Tandis que la compagnie de grenadiers reprenait le cours de ses exercices, un instant interrompu. Pérumal regagnait sa demeure. Sa femme le suivait à quelques pas de distance par respect ; le caporal donnait la main à l’enfant. Ils se regardaient l’un l’autre avec attendrissement et surprise, mais aussi avec une entière confiance. Dans le cœur du grand soldat, comme dans celui du petit bambin, parlait ce sentiment que Cervantes a si justement appelé la fuerza de la sangre, la force du sang.
Cet enfant venait de passer plus de deux ans en assez mauvaise compagnie ; il en avait quatre. Sa mère proposa de le faire élever par les prêtres français de la mission, et Pérumal y consentit. Il était trop content de trouver une occasion de plaire à Padmavati ; les Hindous, d’ailleurs, ne sont pas fâchés de jouer pièce aux divinités qu’ils ont le plus fatiguées de leurs prières, quand celles-ci ne les ont point exaucés. — Après tout, disait-il, je veux bien qu’il soit chrétien ; mes dieux ne se sont point donné la peine de me le rendre, et je ne les en remercierai pas ! C’est toi qui me l’as ramené.
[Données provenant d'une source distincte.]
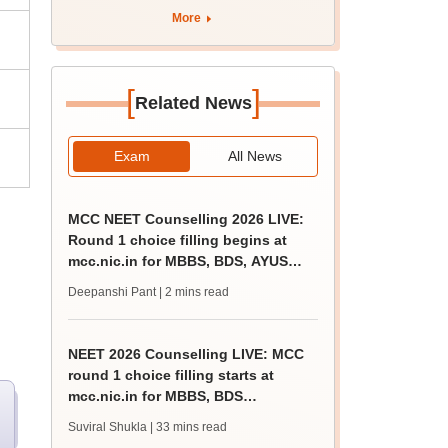
apply by August 13
More
[
]
Related News
Exam
All News
MCC NEET Counselling 2026 LIVE:
Round 1 choice filling begins at
mcc.nic.in for MBBS, BDS, AYUSH
courses
Deepanshi Pant
| 2 mins read
NEET 2026 Counselling LIVE: MCC
round 1 choice filling starts at
mcc.nic.in for MBBS, BDS
admission
Suviral Shukla
| 33 mins read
Plus d’une fois, le petit Hindou troubla par ses espiègleries la classe où d’autres enfans de son âge écoutaient avec docilité et attention les enseignemens des prêtres catholiques : les mauvais tours que lui avaient appris les Kouravars ne pouvaient tout de suite sortir de sa mémoire. Bientôt cependant, son bon naturel reprenant le dessus, il se montra digne de ses nouveaux maîtres. Quand j’ai connu le fils de Pérumal, il y a dix ans bientôt, — il parlait couramment le français, le tamoul, le télinga, et savait assez d’anglais pour se faire comprendre ; je doute que les brahmanes lui en eussent appris davantage. Les missionnaires, en le baptisant, lui ont donné le nom de René, Renatus, parce que son père l’avait long-temps cru mort. Vêtu de la blanche robe de lin, comme l’enfant de chœur dont la douce voix avait si vivement impressionné sa mère, il chante aux offices et porte, les jours de grande fête, un beau chandelier d’argent devant l’évêque.
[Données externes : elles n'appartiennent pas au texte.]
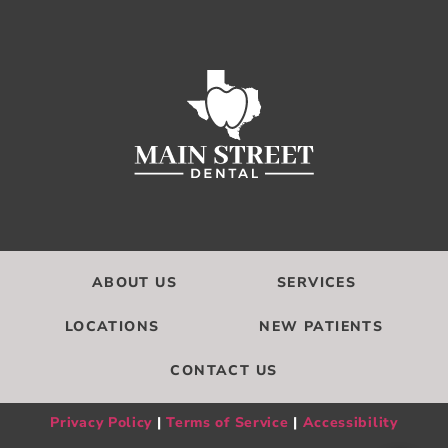
ABOUT US
SERVICES
LOCATIONS
NEW PATIENTS
CONTACT US
Privacy Policy
|
Terms of Service
|
Accessibility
Quant au cipaye Pérumal, qui se désolait de n’avoir pas de postérité, il est parfaitement rassuré sur ce point. Outre celui que la Providence lui a rendu, il comptait, lorsque je le vis, une demi-douzaine de charmans enfans bien noirs, mais alertes, dispos et heureux de s’épanouir sous le beau ciel de l’Asie.
- ↑ Le mot carry ou kurry signifie proprement sauce, ragoût.
- ↑ L’honorable compagnie des Indes.
- ↑ Jongleur.
- ↑ Ce sont les mots consacrés.
- ↑ Européens.
- ↑ Mauvais génies, esprits ennemis de l’homme que les Hindous combattent par des incantations.
- ↑ L’enfer des Hindous.
- ↑ Radeaux composés de trois pièces de bois liées ensemble et relevées aux deux extrémités.
- ↑ Cobra-capello ; il a la tête plate et large, et ses yeux sont entourés de cercles noirs semblables à des lunettes.
- ↑ Caravenseraï ouvert à tous les voyageurs.